Celebrate Edward Gorey & the Edwardian Era

By , About.com Guide

The San Francisco Edwardian Ball and World's Faire

An Edwardian Ball party-goer.

B. Koh

If the Addams Family and authors Lemony Snicket, Lewis Carroll and Edward Gorey got together and threw a party, it'd be the Edwardian Ball and World's Faire.

It's fantastical, eerie, time-warped and a tad macabre, an annual spectacle of exhibition, performance and dance unlike any other event in San Francisco. At the Regency Ballroom on January 18 and 19, 2013, Bay Area folks in corsets, Goth looks, top hats and tails, lace, bustles, and stylishly eccentric outfits will converge to enjoy dark humor, chanteuses, burlesque dancers, taxidermy, ballroom dancing, acrobats, tea and absinthe, curiosities and steam-powered technology.

The Edwardian Ball began in 1999 as a tribute to the ominous and prolific American writer and illustrator Edward St. John Gorey (1925-2000), an aficionado of cats, fur, ballet, Batman and soap operas. Besides creepy children's tales (his ABC book, The Gashlycrumb Tinies, has 26 tykes meeting their demise in colorful ways), Gorey produced pen-and-ink drawings for The New Yorker and for books by Charles Dickens, Virginia Woolf, H.G. Wells, John Updike and other assorted authors. He also designed theater sets and costumes and drew the animated credits for the PBS Mystery! series.

Each year the ball features a theatrical and musical enactment of a Gorey tale; this year's is the 1957 book The Doubtful Guest, which has been likened to the works of Dr. Seuss. The title character is an odd creature resembling an aardvark without the big ears and tail. Wearing white sneakers and a striped scarf, it shows up unexpectedly at a mansion and disturbs the gray existence of the Victorian family living there:

It was seemingly deaf to whatever they said,
So at last they stopped screaming, and went off to bed.
It joined them at breakfast and presently ate
All the syrup and toast and a part of a plate.

The uninvited guest also broods on Sundays, tears chapters out of books, hides towels and does other bizarre things. And seventeen years later, the pale, seemingly catatonic family has still not managed to ask it to leave.

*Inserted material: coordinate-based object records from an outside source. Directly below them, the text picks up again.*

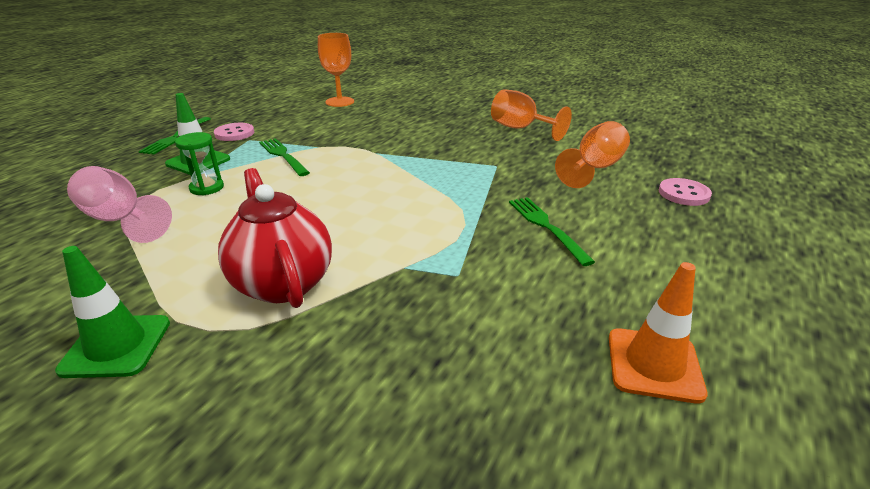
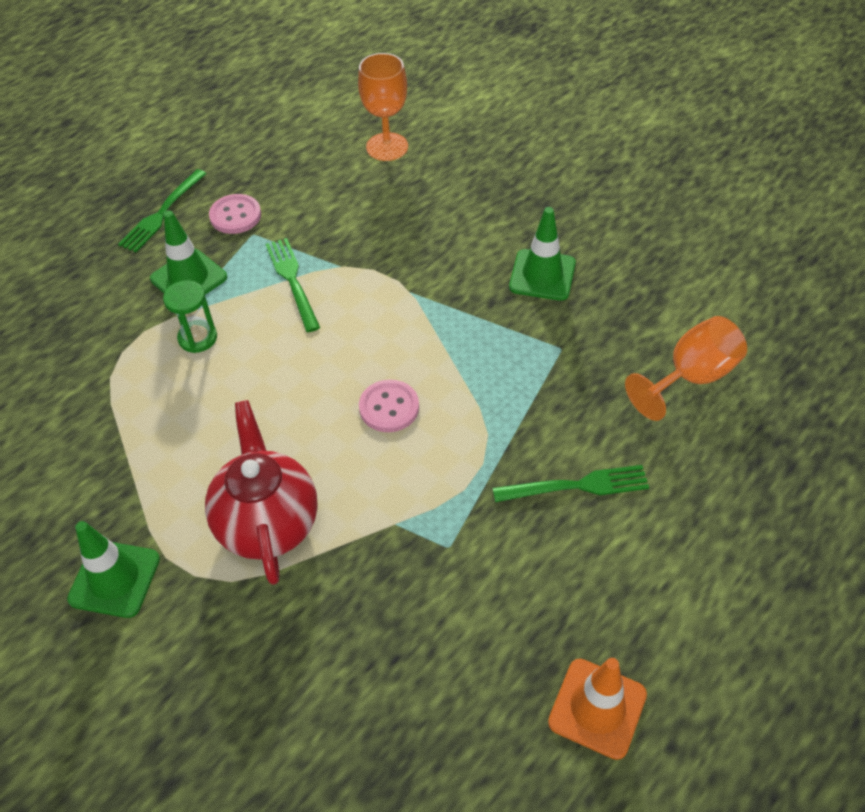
camera: 15 degrees right, 20 degrees up
(120, 220) = (105, 385): pink goblet -> none
(466, 138) = (542, 275): none -> green traffic cone
(520, 128) = (628, 261): orange goblet -> none
(546, 227) = (576, 486): green fork -> green fork turned 90 degrees clockwise
(683, 194) = (783, 453): pink button -> pink button (389, 407)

Aardvark-like and Victorian costumes will no doubt appear at the 2013 Edwardian Ball and World's Faire. Over the years, because the "Edwardian" in the name has been widely misconstrued to refer not to Gorey but to the early 1900s, there's also a prevalence of top hats, velvet and other fashions of that era. That's fine, because the dress code is more about creativity than historical accuracy. (Should you be stumped for a costume, a vendor bazaar offers vests, jewelry, millinery ranging from dainty to daring, feathered and fur-trimmed accessories and make-up jobs). If you like gawking at the get-ups at Bay to Breakers and Castro Street's Halloween, you'll love the Edwardian weekend.

Besides The Doubtful Guest performance, Saturday's ball features dancing, cabaret and musical entertainment, DJs and an antique portrait studio. The Friday night fair is a carnival of games, bicycle-powered rides, circus and burlesque sets and steam-fueled contraptions.

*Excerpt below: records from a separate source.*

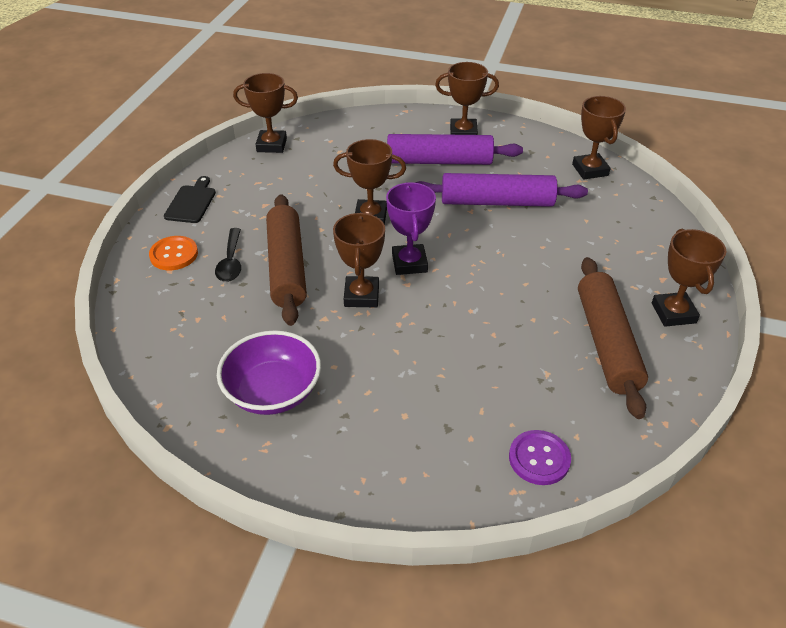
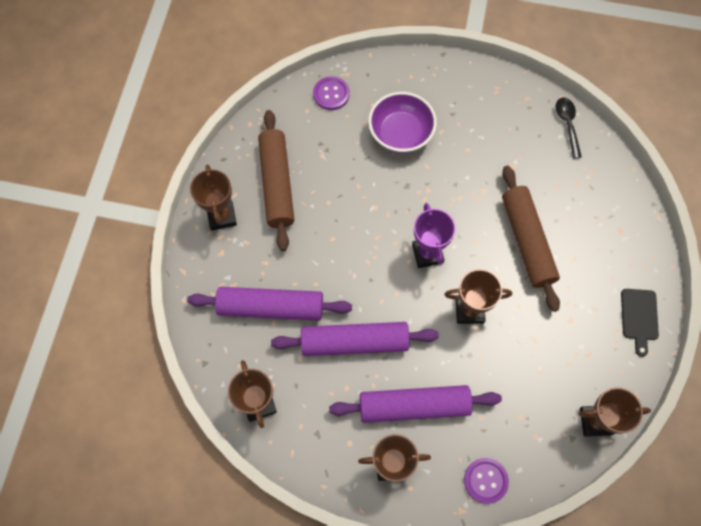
camera: 175 degrees right, 25 degrees up
(174, 254) = (624, 248): orange button -> none
(231, 262) = (574, 243): black spoon -> black spoon (567, 125)
(273, 392) = (503, 126): purple bowl -> purple bowl (401, 133)
(361, 296) = (460, 215): brown trophy -> none
(381, 122) = (485, 480): none -> purple button
(591, 231) = (271, 307): none -> purple rolling pin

On both nights, you can also roam among a piano saloon with live music, the vendor market, a gaming parlor and the "Edwardian Odditorium," a museum of strange artifacts, live human "statues," fortune tellers and sideshows.

The Edwardian World's Faire and Edwardian Ball
At the Regency Ballroom, 1300 Van Ness Ave., San Francisco  94109. All ages welcome
January 18, at 8 pm-2 am: The Edwardian World's Faire. Tickets $30, 75.
January 19, at 12-5 pm: The Edwardian Vendor Bazaar. Entrance at 1270 Sutter St. Tickets $5.
January 19, at 8 pm-2 am: The Edwardian Ball. Tickets $45, 85.